DOCUMENT SEGMENT:
Now, I don’t panic when I hear a man screaming at someone but I do cower when someone is screaming at me.

Now, I don’t have the flashbacks when something reminds me of the abuse, but I do still have vivid memories that hit at random times.

Now, I don’t automatically believe everyone hates me but I do have periods, however brief, where I do feel like everyone puts up with me and doesn’t actually like me.

Now, I am not always watching my back but I still panic if I think I see him.

I no longer believe I have damned near every mental illness in the book, but I still question myself at times- despite those who know me best saying I’m fine.

I no longer panic and lash out when something triggers a memory, but I will freeze and still can’t defend myself physically.

Every day is getting a little better. I’m slowly reverting to who I was before we met. I have almost completely gotten myself back but I know I’ll never be the same as I was. I could never be that young, naive, outgoing girl I used to be. The one who would sit down with strangers at school and make friends like I did in college. The one who would talk to everyone. The one who was told she made people feel comfortable in new situations.

I am getting better at talking to people, but my brain freezes and I either talk too much or clam up.

10 years ago, a decade, I was 20. I had just left college and got in my first adult relationship. It lasted almost 2 years. I started healing almost as soon as the final break up. Almost one year to the date of our break up, I met the man I ended up marrying. We have been together almost 8 years now with two beautiful kids. I look back and not only do I hate who I was, I hate who I became right after. I have slowly been changing myself and like I said, every day gets a little better. When we broke up, I lost a lot of my stuff. I was homeless and didn’t have a car. I pretty much lost all my friends with a very few exceptions and very few people even believed me when I did try to say something.

RECORDS FOR THE EXERCISE:
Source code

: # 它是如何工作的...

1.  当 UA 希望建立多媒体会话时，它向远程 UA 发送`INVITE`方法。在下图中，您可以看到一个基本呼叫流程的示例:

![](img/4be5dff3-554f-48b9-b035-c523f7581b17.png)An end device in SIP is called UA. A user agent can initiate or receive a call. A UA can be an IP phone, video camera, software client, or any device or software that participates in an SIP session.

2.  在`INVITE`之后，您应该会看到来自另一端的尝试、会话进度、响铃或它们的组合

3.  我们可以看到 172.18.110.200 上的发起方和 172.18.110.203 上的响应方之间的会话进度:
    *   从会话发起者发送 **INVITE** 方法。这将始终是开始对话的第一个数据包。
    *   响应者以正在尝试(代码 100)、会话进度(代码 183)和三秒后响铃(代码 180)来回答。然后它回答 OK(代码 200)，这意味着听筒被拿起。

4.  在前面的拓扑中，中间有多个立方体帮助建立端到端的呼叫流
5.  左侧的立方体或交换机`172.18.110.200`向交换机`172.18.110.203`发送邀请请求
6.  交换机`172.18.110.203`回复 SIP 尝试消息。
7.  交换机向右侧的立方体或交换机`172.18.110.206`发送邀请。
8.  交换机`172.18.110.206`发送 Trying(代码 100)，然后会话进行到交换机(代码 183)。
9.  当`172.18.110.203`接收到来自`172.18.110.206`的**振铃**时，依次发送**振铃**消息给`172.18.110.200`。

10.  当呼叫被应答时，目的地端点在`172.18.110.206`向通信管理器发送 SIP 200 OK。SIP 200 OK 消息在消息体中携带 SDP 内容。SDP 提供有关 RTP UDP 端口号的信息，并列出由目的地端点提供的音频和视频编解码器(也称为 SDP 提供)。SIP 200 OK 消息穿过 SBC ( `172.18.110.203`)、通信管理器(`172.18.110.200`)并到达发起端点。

--

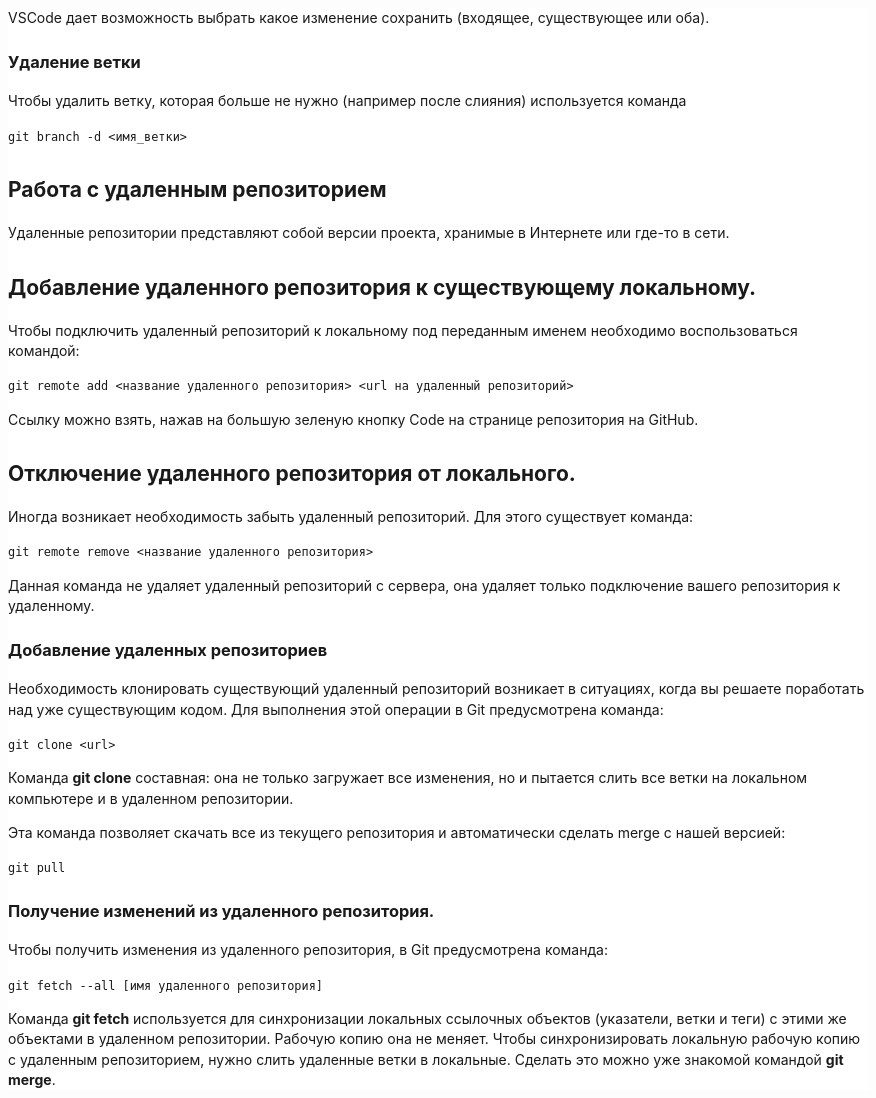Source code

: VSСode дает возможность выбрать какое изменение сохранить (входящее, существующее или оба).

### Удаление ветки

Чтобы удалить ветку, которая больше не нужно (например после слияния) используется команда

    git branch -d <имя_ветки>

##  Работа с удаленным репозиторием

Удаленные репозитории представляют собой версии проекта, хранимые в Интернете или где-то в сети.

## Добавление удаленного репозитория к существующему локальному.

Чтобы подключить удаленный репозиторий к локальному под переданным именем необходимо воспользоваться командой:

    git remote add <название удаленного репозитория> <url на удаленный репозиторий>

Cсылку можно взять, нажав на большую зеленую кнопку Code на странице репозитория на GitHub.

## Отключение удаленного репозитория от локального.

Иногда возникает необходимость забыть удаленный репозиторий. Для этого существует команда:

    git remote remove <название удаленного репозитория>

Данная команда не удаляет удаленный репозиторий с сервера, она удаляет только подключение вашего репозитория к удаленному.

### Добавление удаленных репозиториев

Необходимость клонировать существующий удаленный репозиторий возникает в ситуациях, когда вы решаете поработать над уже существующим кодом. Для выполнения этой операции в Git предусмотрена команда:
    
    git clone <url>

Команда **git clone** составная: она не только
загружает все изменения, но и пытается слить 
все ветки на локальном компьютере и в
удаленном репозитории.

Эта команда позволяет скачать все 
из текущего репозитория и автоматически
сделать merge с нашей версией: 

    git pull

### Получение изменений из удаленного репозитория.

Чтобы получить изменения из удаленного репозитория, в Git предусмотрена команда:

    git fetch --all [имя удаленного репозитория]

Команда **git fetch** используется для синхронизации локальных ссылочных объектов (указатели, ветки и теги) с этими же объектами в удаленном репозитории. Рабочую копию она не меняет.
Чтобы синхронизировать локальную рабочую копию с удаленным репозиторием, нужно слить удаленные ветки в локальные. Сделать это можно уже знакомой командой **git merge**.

==

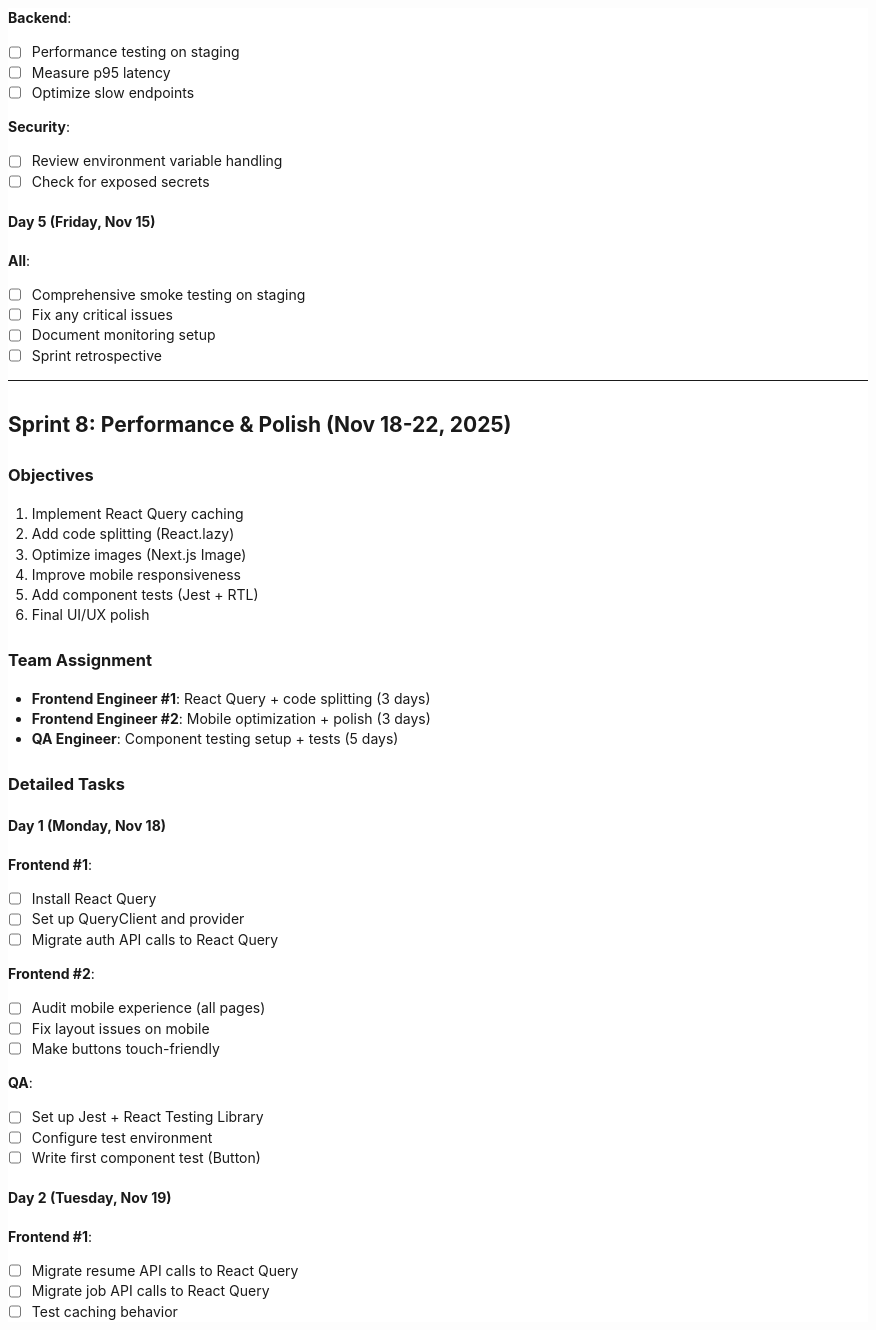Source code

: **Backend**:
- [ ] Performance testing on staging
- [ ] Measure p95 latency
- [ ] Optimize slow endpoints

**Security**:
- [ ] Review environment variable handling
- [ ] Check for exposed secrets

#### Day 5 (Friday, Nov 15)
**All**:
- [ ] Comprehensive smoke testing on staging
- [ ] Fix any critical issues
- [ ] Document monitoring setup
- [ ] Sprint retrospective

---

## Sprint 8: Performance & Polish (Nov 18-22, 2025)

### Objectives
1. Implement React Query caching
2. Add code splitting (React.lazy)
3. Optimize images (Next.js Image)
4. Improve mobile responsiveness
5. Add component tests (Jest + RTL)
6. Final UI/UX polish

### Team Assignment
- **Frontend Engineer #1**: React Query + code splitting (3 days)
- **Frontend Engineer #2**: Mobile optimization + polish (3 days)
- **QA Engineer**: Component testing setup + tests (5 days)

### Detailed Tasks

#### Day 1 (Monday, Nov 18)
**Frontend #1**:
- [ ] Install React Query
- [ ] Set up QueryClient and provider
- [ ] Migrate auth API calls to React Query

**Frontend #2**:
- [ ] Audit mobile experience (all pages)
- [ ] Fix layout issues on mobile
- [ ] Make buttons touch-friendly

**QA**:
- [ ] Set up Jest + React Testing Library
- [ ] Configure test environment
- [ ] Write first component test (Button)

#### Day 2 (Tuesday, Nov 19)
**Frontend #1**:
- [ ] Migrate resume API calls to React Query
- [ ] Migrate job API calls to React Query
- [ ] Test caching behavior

WORK INSTRUCTION 1: Reproduce everything in the recovery passage from "Now, I am not" down to "or clam up.".
WORK INSTRUCTION 2: In the listing, swap "React Query" for "TanStack Query" and return only the lines from the one containing "### Objectives" down to the one containing "- [ ] Test caching behavior", both included, with everything else unchanged.

RESPONSE AREA 1:
Now, I am not always watching my back but I still panic if I think I see him.

I no longer believe I have damned near every mental illness in the book, but I still question myself at times- despite those who know me best saying I’m fine.

I no longer panic and lash out when something triggers a memory, but I will freeze and still can’t defend myself physically.

Every day is getting a little better. I’m slowly reverting to who I was before we met. I have almost completely gotten myself back but I know I’ll never be the same as I was. I could never be that young, naive, outgoing girl I used to be. The one who would sit down with strangers at school and make friends like I did in college. The one who would talk to everyone. The one who was told she made people feel comfortable in new situations.

I am getting better at talking to people, but my brain freezes and I either talk too much or clam up.

RESPONSE AREA 2:
### Objectives
1. Implement TanStack Query caching
2. Add code splitting (React.lazy)
3. Optimize images (Next.js Image)
4. Improve mobile responsiveness
5. Add component tests (Jest + RTL)
6. Final UI/UX polish

### Team Assignment
- **Frontend Engineer #1**: TanStack Query + code splitting (3 days)
- **Frontend Engineer #2**: Mobile optimization + polish (3 days)
- **QA Engineer**: Component testing setup + tests (5 days)

### Detailed Tasks

#### Day 1 (Monday, Nov 18)
**Frontend #1**:
- [ ] Install TanStack Query
- [ ] Set up QueryClient and provider
- [ ] Migrate auth API calls to TanStack Query

**Frontend #2**:
- [ ] Audit mobile experience (all pages)
- [ ] Fix layout issues on mobile
- [ ] Make buttons touch-friendly

**QA**:
- [ ] Set up Jest + React Testing Library
- [ ] Configure test environment
- [ ] Write first component test (Button)

#### Day 2 (Tuesday, Nov 19)
**Frontend #1**:
- [ ] Migrate resume API calls to TanStack Query
- [ ] Migrate job API calls to TanStack Query
- [ ] Test caching behavior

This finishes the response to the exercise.